Are you looking for a quick and uncomplicated one-night stand? Get it.

Just curious to see what’s out there and test the waters? Take those baby steps.

Ready to explore your sexuality and feel true to yourself, after all this time? We’re so proud of you.

It’s only human to worry about the judgement you might receive from others or that you unfairly place on yourself. But a large part of this process is learning to speak kindly to yourself and let that go – this journey is for you and it can be so empowering.

Know what you want and manage your expectations

Once you know why you’re doing this, it’s easy to break down what you actually want from the other party.

If you’re feeling constantly let down or disappointed, take a moment to realign yourself with your reason for joining. Is the dating app experience perhaps not fulfilling your requirements? Maybe take a break or try a new tactic.

Don’t forget, this is actually a slightly abnormal experience

OK, we can admit it. Meeting a potential mate through a tiny computer in your hand is not an entirely biological process.

Not being able to experience the other person in the flesh makes it harder to pick up their social cues, feel their energy or (unbeknownst to your conscious mind) sniff up all their pheromones.

Don’t put too much pressure on yourself to find the perfect match. There is so much more to meeting someone than the 150 characters that they can fit in their bio.

Don’t get carried away

We’ve all been there. You’ve swiped right on a total dreamboat. You’ve read their whole profile back to front twice over and they tick all your boxes. You’ve stalked their Instagram and before you know it … you’re in love.

Hate to break it to you, but you’re in love with an idea. A very common pattern we see in online dating behaviour is building up the idea of someone so high in your head and so far into the future, that there’s no way they could possibly live up to it.

The image that everyone (yes, including you) presents online is an idealised version of a self, packaged into something attractive and likeable. And there’s nothing wrong with that, but just don’t forget that with all that juicy goodness comes the real stuff, too.
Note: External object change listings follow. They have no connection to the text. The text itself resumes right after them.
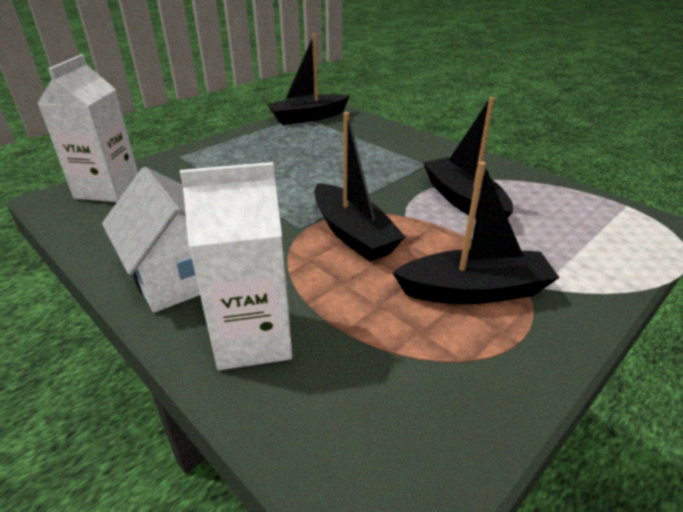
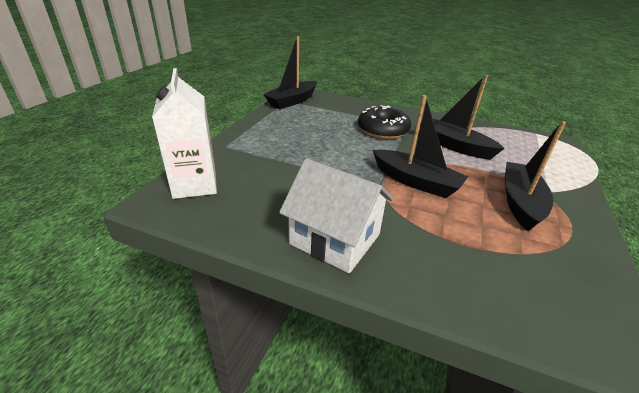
camera: 25 degrees left, 0 degrees up
white carton [180,162,292,370] -> none
black boat [393,161,560,304] -> black boat turned 45 degrees counterclockwise [505,121,566,231]
none -> black donut [358,105,411,139]

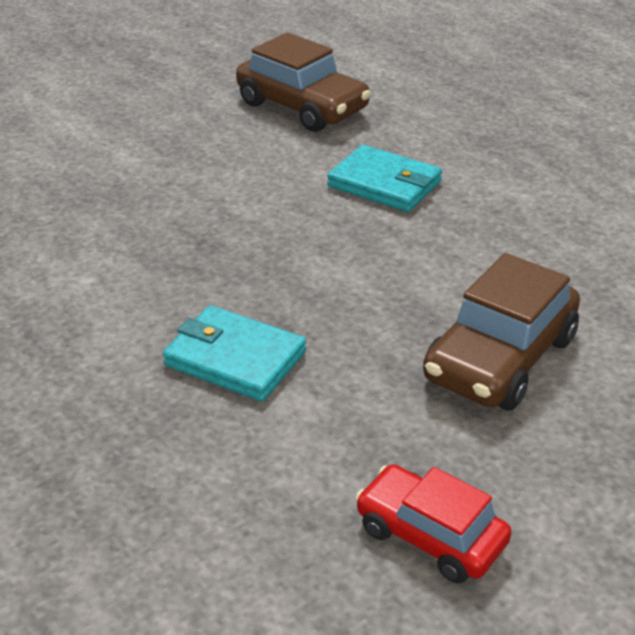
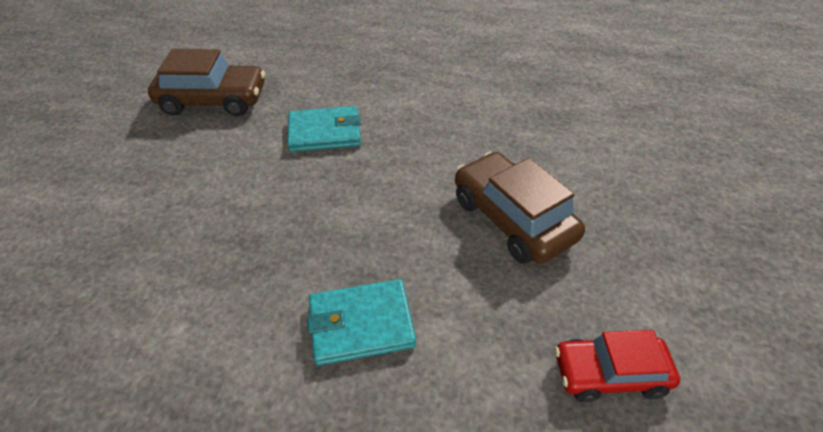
camera: 40 degrees left, 10 degrees up
brown car [423,253,580,411] -> brown car turned 150 degrees clockwise [455,152,585,264]

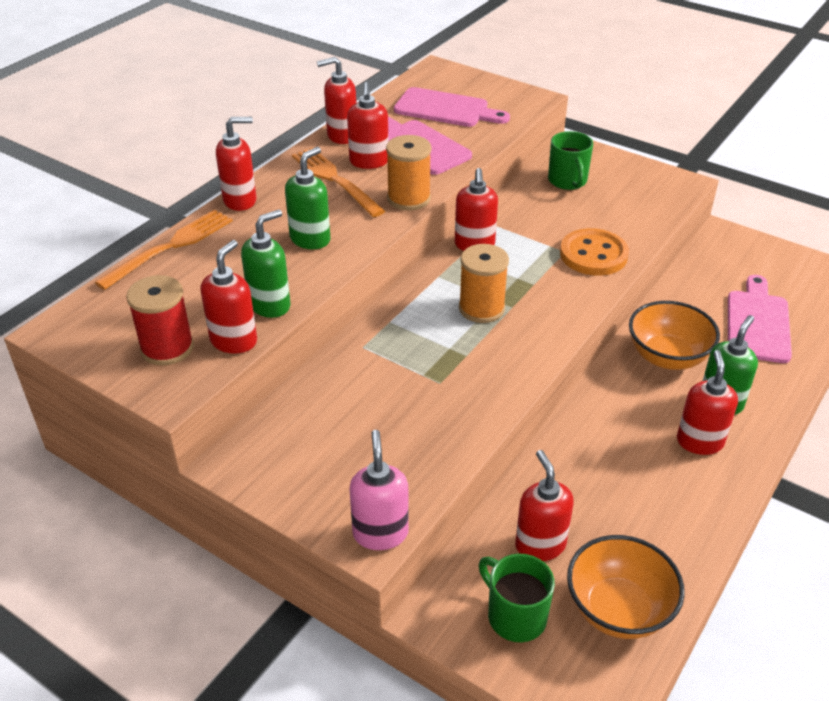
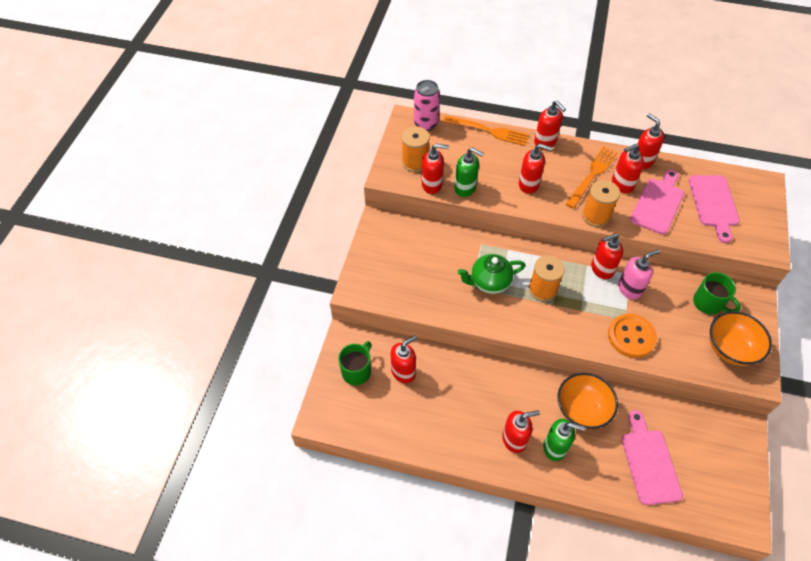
camera: 70 degrees right, 15 degrees up
red spool [126,275,194,365] -> orange spool [402,126,430,172]
green soap dispenser [285,147,331,249] -> red soap dispenser [519,144,553,194]
pink soap dispenser [349,430,409,550] -> pink soap dispenser moved to [618,249,660,299]
green mug [548,131,593,190] -> green mug turned 105 degrees counterclockwise [693,272,741,315]
orange bowl [567,535,685,639] -> orange bowl moved to [710,311,772,366]
pink cutting board [728,275,792,363] -> pink cutting board turned 90 degrees counterclockwise [622,410,683,505]
none -> pink can [414,80,440,131]
none -> green teapot [458,254,525,294]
Ensure your banter is on song

Don’t forget that across all of these dating apps, first impressions count. So we’re officially banning you from opening with “Hi, how was your day?” Here are some quick quips to get the conversation flowing:

Biggest fear?

  1. Snakes
  2. Spiders
  3. Saying ‘you too’ to the cinema staff when they tell you to enjoy your movie

What’s your weekend mood: camping on the beach or binging Netflix in a pillow fort?
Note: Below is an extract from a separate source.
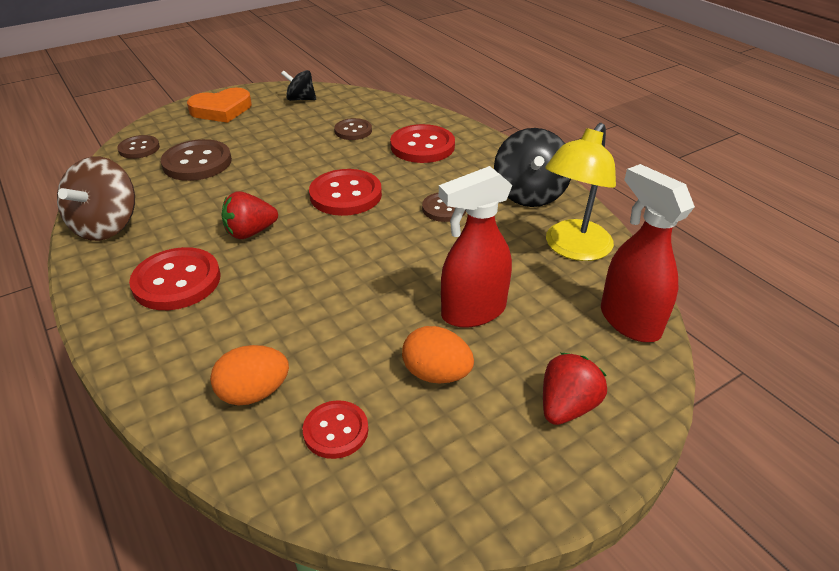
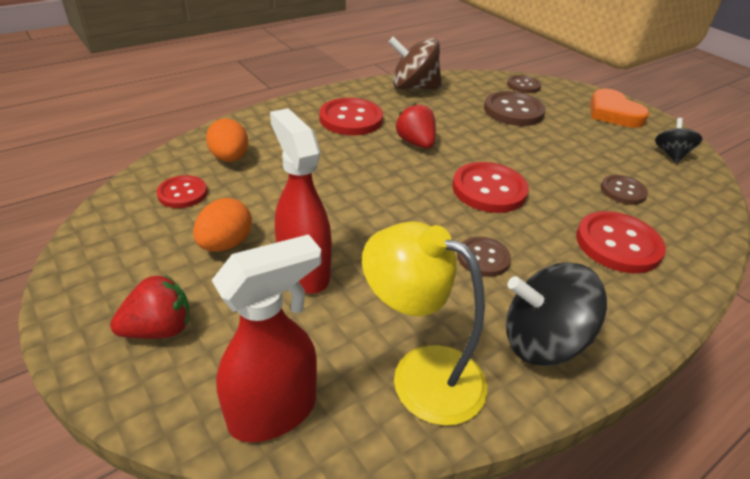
camera: 85 degrees right, 0 degrees up
red strawberry [543,353,607,425] -> red strawberry turned 60 degrees counterclockwise [110,275,190,339]

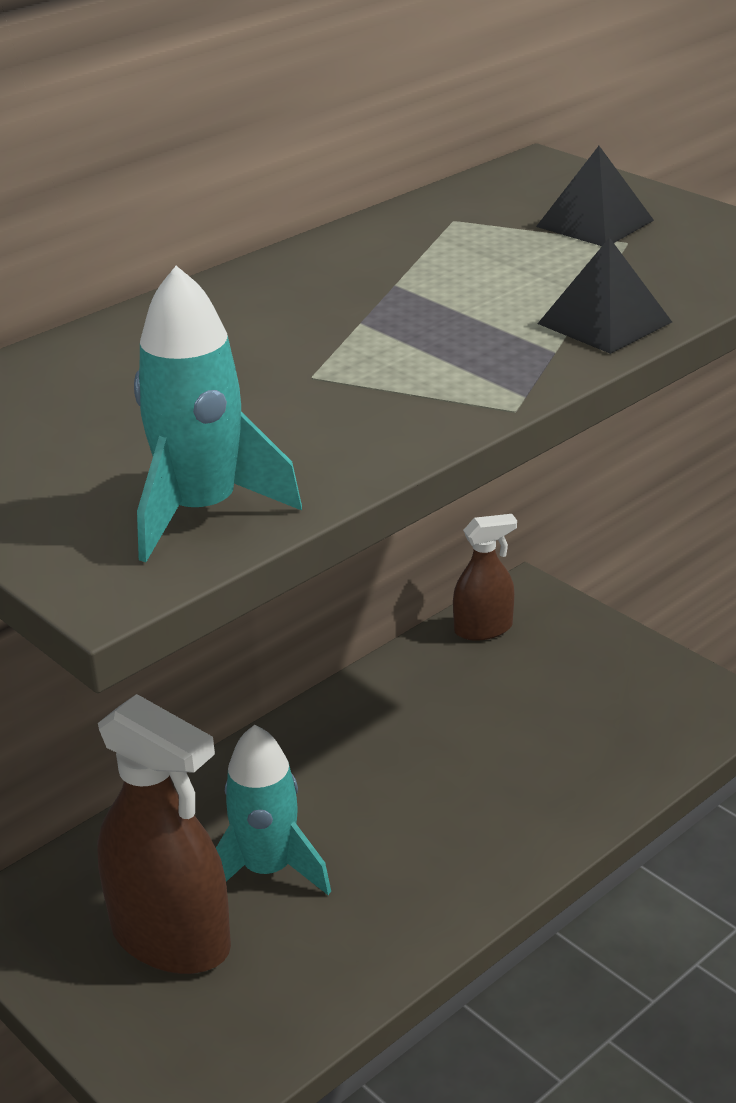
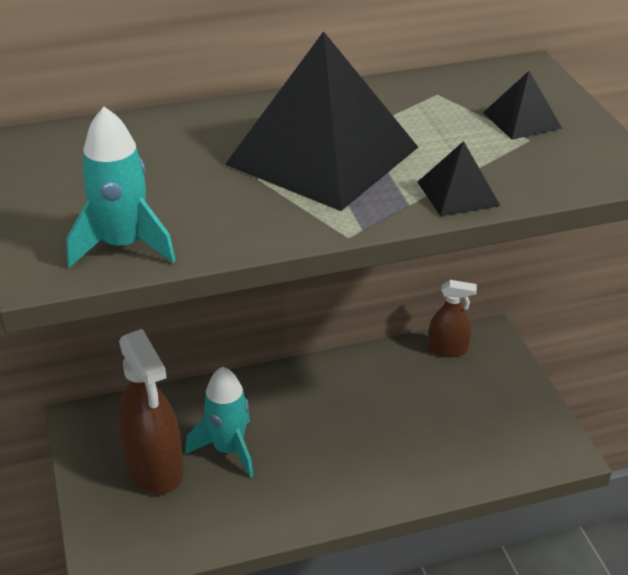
camera: 25 degrees right, 5 degrees up
none -> black pyramid [225,31,418,211]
What was the last book or movie that you really connected with?

Hi Lucy, you seem super adventurous! What’s the most spontaneous thing you’ve done lately?

Pros & cons of dating me:

Pros:

  • am open to sharing my Netflix account
  • will always make the bed in the morning
  • can eat 30 chicken nuggets in one sitting

Cons:

  • uses sarcasm as a defense mechanism
  • nocturnal
  • will eat 30 chicken nuggets in one sitting

Getting the other party to open up about themselves and stop to really think about a question is a great way to get meaningful conversation flowing, but it’s also great to kick things off with a laugh to set both of you at ease.
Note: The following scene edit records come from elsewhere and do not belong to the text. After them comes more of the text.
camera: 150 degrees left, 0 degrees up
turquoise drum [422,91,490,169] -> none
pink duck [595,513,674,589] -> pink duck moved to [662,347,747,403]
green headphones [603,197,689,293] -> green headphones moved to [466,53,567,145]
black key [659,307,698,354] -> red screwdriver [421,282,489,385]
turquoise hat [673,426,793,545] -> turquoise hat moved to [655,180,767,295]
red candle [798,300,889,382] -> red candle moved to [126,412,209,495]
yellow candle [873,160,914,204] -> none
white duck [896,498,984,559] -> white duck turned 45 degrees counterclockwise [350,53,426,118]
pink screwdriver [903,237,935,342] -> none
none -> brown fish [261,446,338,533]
So go on, make like the Titanic and start breaking the ice.

Most importantly – stay safe and have a ball

Ensure their profile has been verified (the basic minimum most dating apps offer in lieu of safety checks) and plan your date in a public location with an easy escape route.

Our go-to move: scrape your conversations and their social media for personal information (their full name and workplace) and text it to a friend along with the time and location of your date. It never hurts to have someone clued into where you are.

But don’t get so caught up that you forget to have fun. Meeting new people is an amazing way to improve your social and conversational skills, to learn new things or gain new perspectives. If things don’t work out in a romantic sense, maybe you’ve gained a new friend. Maybe you’ve gained some more confidence, or perhaps some liberation from your old ideas about dating.

Don’t put too much pressure on yourself to be someone you’re not, or to find someone quickly. Seeing yourself through a different lens always helps you to grow, learn and mature … which might just prepare you for that brand new relationship.